Across the listing below, how many lines contain the string "nieuwe"? Only the number is needed.

··· MATERIALS PROVIDED

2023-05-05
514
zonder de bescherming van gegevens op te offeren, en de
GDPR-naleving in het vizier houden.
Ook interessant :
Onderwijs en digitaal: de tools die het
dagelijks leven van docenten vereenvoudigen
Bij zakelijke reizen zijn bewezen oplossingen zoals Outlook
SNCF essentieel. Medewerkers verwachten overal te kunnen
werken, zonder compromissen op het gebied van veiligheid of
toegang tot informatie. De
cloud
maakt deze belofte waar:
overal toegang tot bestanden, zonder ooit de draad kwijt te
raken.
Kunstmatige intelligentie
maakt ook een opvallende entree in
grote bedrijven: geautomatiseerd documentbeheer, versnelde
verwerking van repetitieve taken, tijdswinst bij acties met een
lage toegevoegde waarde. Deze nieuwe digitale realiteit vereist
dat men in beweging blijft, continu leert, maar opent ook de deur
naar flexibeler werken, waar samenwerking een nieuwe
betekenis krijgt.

······

**THE COMPLETED TASK**
2